Image and video labeling is important for computers to understand images and videos and for image and video search. Manual labeling is tedious and costly. Automatically image and video labeling is yet a dream. In this paper, we adopt a Web 2.0 approach to labeling images and videos efficiently: Internet users around the world are mobilized to apply their "common sense" to solve problems that are hard for today's computers, such as labeling images and videos. We first propose a general human computation framework that binds problem providers, Web sites, and Internet users together to solve large-scale common sense problems efficiently and economically. The framework addresses the technical challenges such as preventing a malicious party from attacking others, removing answers from bots, and distilling human answers to produce high-quality solutions to the problems. The framework is then applied to labeling images. Three incremental refinement stages are applied.
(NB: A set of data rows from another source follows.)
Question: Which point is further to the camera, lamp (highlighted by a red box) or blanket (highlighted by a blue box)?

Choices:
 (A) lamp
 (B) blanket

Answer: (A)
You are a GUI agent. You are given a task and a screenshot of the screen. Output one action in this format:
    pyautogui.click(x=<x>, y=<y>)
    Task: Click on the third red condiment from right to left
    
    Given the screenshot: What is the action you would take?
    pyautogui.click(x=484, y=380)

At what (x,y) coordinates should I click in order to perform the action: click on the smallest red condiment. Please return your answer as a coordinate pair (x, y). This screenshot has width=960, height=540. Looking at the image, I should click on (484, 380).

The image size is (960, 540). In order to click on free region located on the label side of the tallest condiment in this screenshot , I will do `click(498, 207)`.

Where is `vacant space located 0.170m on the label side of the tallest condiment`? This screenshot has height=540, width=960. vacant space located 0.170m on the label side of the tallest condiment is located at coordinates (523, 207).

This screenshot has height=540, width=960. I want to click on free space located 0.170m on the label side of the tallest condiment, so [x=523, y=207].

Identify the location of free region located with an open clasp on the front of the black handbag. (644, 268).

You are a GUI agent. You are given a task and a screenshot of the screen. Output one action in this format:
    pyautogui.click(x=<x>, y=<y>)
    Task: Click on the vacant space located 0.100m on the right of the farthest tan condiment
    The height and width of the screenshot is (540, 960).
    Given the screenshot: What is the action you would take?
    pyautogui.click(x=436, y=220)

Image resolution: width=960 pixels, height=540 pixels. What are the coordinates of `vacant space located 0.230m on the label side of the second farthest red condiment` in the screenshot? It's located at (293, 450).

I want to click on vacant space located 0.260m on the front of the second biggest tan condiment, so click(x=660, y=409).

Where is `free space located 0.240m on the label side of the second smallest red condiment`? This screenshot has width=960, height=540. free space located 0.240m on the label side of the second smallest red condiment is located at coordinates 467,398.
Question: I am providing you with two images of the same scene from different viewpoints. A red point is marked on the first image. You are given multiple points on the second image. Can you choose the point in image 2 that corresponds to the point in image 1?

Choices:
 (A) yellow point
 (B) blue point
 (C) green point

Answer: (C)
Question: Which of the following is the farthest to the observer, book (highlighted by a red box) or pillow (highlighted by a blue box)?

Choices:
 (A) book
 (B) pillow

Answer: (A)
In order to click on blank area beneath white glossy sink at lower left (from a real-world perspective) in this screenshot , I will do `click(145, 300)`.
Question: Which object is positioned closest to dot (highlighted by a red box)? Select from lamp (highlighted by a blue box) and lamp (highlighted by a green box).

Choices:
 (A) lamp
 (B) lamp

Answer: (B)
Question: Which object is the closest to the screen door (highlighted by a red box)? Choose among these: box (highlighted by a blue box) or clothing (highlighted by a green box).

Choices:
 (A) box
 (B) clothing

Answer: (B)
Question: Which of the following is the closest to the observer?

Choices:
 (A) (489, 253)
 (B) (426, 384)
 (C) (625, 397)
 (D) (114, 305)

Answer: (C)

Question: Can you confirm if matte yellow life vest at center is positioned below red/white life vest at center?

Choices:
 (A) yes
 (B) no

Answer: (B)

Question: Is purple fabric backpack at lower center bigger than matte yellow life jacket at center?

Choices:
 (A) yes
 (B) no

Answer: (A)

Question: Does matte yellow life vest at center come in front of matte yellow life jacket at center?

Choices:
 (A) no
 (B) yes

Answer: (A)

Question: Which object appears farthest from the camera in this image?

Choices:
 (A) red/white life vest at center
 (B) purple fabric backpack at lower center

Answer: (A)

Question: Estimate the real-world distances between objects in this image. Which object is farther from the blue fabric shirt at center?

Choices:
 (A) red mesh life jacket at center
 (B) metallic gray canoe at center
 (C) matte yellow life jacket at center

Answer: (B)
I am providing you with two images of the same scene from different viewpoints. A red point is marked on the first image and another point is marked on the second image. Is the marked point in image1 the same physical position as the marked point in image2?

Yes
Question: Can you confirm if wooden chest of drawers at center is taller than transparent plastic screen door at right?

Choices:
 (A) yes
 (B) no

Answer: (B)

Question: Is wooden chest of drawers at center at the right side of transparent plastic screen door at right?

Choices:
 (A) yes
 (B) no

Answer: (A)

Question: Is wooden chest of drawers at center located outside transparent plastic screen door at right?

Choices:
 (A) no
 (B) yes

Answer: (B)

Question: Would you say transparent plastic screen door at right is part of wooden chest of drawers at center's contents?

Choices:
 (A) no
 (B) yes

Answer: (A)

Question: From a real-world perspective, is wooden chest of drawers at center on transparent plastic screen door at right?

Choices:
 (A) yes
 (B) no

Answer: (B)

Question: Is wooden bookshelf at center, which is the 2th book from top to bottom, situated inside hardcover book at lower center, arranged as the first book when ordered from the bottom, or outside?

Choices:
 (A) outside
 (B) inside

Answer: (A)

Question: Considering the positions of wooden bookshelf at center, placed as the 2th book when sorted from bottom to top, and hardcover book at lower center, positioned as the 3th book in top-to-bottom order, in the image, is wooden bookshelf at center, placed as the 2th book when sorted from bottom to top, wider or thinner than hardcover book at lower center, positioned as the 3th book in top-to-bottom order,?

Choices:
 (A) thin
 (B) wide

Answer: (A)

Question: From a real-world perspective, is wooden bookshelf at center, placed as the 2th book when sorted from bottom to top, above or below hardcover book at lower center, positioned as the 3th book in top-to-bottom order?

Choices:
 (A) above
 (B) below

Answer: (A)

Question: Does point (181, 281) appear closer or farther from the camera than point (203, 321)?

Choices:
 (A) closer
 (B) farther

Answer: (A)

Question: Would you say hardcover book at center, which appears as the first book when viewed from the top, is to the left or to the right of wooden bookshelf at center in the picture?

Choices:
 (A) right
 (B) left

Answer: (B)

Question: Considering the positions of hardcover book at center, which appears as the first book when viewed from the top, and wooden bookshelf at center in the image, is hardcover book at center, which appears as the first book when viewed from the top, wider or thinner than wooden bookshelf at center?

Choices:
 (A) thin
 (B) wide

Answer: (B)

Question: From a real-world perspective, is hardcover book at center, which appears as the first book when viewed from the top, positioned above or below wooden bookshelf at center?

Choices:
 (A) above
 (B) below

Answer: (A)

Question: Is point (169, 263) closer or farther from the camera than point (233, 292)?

The first stage collects candidate labels of objects in an image. The second stage refines the candidate labels using multiple choices. Synonymic labels are also correlated in this stage. To prevent bots and lazy humans from selecting all the choices, trap labels are generated automatically and intermixed with the candidate labels. Semantic distance is used to ensure that the selected trap labels would be different enough from the candidate labels so that no human users would mistakenly select the trap labels. The last stage is to ask users to locate an object given a label from a segmented image. The experimental results are also reported in this paper. They indicate that our proposed schemes can successfully remove spurious answers from bots and distill human answers to produce high-quality image labels.